Comment cet animal typiquement arctique répondra-t-il au réchauffement climatique ainsi qu'aux maladies et aux parasites venus du Sud? Les deux populations de bœuf musqué du Québec apportent une partie de la réponse, estime le professeur Côté. Rappelons qu'en 1967, une quinzaine de jeunes capturés sur l’île Ellesmere au Nunavut ont été installés sur une ferme d'élevage de Kuujjuaq dans le but de faire l'exploitation de leur laine. Le projet a été abandonné et une cinquantaine de bœufs ont été libérés dans la nature entre 1973 et 1983.
Leurs descendants forment maintenant les deux populations présentes au Nunavik. La première se trouve en Ungava et elle compte environ 3000 têtes. L'autre se trouve du côté de la baie d'Hudson et un premier inventaire sera réalisé au cours des prochains jours par le ministère des Forêts, de la Faune et des Parcs.

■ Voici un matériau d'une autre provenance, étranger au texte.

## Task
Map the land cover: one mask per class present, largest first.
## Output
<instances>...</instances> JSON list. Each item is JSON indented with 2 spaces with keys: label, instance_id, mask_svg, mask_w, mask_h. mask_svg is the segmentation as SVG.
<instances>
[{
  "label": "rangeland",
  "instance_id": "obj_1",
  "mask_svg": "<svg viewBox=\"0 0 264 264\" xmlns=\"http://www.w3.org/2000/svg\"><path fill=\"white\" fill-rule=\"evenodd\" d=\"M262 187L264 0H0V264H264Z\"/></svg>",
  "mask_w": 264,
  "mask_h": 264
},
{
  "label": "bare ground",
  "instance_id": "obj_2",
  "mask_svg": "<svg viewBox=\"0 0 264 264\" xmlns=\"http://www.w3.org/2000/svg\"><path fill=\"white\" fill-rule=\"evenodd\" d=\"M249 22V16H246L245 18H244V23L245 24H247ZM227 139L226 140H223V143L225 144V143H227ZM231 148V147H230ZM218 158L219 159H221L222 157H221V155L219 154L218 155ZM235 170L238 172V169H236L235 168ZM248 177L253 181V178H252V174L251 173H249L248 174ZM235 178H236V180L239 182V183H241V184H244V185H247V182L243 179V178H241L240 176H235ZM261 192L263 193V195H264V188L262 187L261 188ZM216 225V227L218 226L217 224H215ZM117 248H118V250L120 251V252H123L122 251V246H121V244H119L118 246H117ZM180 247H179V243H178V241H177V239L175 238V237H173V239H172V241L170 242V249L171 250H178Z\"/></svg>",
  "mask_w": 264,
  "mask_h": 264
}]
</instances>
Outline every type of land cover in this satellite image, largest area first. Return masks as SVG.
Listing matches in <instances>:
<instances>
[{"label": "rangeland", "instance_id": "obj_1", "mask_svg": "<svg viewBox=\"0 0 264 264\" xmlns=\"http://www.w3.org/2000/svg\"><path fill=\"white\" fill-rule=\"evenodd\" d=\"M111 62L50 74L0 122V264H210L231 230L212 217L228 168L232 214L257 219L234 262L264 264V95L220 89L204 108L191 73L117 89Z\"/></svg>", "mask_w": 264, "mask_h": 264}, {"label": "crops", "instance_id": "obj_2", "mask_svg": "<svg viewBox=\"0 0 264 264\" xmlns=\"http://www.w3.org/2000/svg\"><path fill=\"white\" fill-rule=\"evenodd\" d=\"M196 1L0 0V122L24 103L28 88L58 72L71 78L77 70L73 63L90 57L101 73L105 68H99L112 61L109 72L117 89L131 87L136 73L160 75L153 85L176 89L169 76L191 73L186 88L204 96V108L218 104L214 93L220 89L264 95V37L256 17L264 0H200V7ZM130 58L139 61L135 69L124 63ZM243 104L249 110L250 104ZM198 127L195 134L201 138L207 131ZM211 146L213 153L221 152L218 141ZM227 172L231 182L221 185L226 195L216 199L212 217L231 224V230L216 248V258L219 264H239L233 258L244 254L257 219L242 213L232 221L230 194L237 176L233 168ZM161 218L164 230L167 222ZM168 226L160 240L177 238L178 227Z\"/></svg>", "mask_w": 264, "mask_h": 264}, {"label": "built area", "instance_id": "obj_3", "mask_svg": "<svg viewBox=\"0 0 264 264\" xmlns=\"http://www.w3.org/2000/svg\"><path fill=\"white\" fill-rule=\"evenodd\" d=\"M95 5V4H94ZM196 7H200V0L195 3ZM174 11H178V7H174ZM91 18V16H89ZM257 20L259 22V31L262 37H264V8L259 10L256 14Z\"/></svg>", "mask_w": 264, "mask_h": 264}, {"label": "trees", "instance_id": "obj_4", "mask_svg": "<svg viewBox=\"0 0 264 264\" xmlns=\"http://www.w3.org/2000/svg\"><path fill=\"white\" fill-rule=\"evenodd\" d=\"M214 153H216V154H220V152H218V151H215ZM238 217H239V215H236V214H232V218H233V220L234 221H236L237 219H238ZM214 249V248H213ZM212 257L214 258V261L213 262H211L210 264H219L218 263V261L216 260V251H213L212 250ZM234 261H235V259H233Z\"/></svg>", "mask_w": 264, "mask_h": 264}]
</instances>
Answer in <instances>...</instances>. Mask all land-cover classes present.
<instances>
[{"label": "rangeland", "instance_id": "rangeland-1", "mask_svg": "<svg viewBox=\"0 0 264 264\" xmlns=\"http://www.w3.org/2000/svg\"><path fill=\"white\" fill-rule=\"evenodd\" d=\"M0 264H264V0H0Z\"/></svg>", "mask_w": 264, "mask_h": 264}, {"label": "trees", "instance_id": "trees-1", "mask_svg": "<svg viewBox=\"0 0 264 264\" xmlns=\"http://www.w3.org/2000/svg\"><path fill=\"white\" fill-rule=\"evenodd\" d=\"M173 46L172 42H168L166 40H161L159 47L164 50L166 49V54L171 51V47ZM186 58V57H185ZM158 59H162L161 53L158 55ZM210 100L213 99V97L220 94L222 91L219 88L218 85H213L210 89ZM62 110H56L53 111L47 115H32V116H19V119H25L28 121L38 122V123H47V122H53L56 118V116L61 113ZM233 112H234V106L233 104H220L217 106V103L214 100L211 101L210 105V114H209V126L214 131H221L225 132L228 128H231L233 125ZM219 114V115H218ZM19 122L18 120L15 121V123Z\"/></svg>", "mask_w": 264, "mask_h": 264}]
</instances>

«Ces animaux se sont bien acclimatés à un environnement qui se trouve plusieurs centaines de kilomètres plus au sud que leur habitat d'origine, constate Steeve Côté. La nourriture ne constitue pas un problème. Ce sont des machines capables d'exploiter des plantes de très faible qualité. Par contre, la température est plus préoccupante parce que ces animaux sont très sensibles à la chaleur. D'ailleurs, on ne les capture pas lorsqu'il fait trop chaud parce qu'on ne veut pas provoquer d'hyperthermie. Pour un bœuf musqué, trop chaud, c'est lorsque la température dépasse -5 degrés Celsius.»
Depuis 2017, l'équipe du professeur Côté étudie les deux populations du Nunavik pour documenter le taux de survie et de reproduction de ces animaux. Les travaux visent aussi à établir dans quelle mesure le bœuf musqué risque de devenir un compétiteur sérieux pour le caribou.